In this paper we propose a general framework to study the generalization properties of binary classifiers trained with data which may be depen- dent, but are deterministically generated upon a sample of independent examples. It provides generalization bounds for binary classification and some cases of ranking problems, and clarifies the relationship between these learning tasks.

IJCAI Conference 2003 Conference Paper

Semi-Supervised Learning with Explicit Misclassification Modeling

  • Massih-Reza Amini
  • Patrick Gallinari

This paper investigates a new approach for training discriminant classifiers when only a small set of labeled data is available together with a large set of unlabeled data. This algorithm optimizes the classification maximum likelihood of a set of labeledunlabeled data, using a variant form of the Classification Expectation Maximization (CEM) algorithm. Its originality is that it makes use of both unlabeled data and of a probabilistic misclassification model for these data. The parameters of the labelerror model are learned together with the classifier parameters. We demonstrate the effectiveness of the approach on four data-sets and show the advantages of this method over a previously developed semi-supervised algorithm which does not consider imperfections in the labeling process.

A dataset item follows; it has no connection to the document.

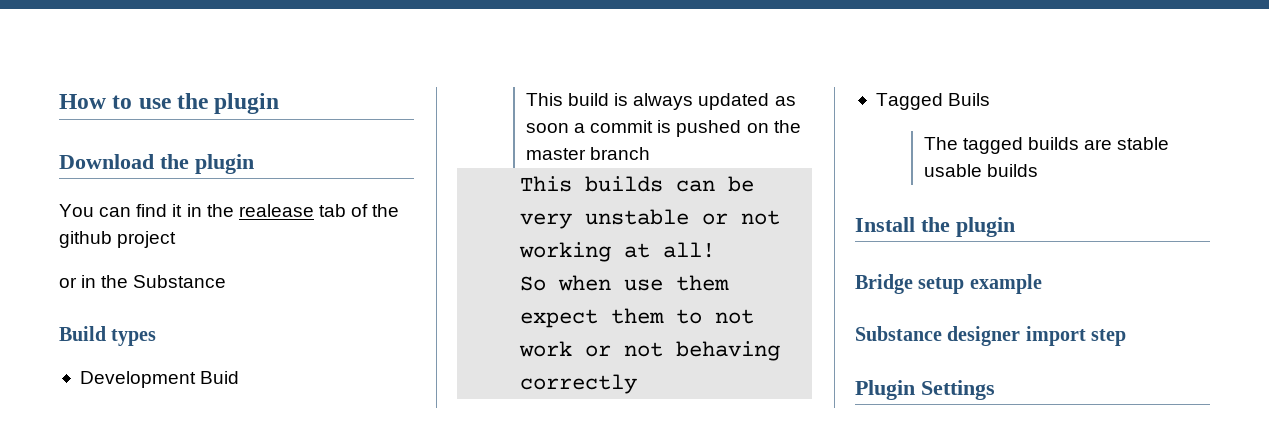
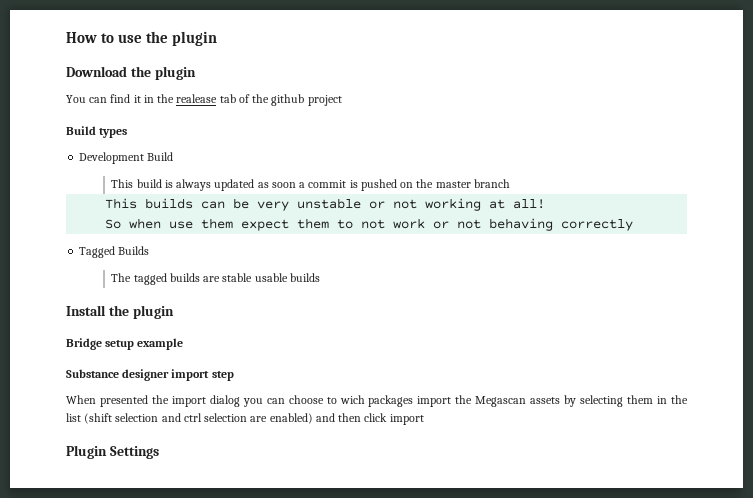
[59,275,227,288] // or in the Substance -> (342, 100) none
[200,371,240,384] Buid -> [147,152,174,161] Build
[948,93,991,106] Buils -> [118,246,150,255] Builds
(1127, 337) none -> [66,395,688,407] [66,413,424,425] // When presented the import dialog you can choose to wich packages import the Megascan assets by selecting them in the list (shift selection and ctrl selection are enabled) and then click import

NeurIPS Conference 1990 Conference Paper

A Framework for the Cooperation of Learning Algorithms

  • Léon Bottou
  • Patrick Gallinari

We introduce a framework for training architectures composed of several modules. This framework, which uses a statistical formulation of learning systems, provides a unique formalism for describing many classical connectionist algorithms as well as complex systems where several algorithms interact. It allows to design hybrid systems which combine the advantages of connectionist algorithms as well as other learning algorithms.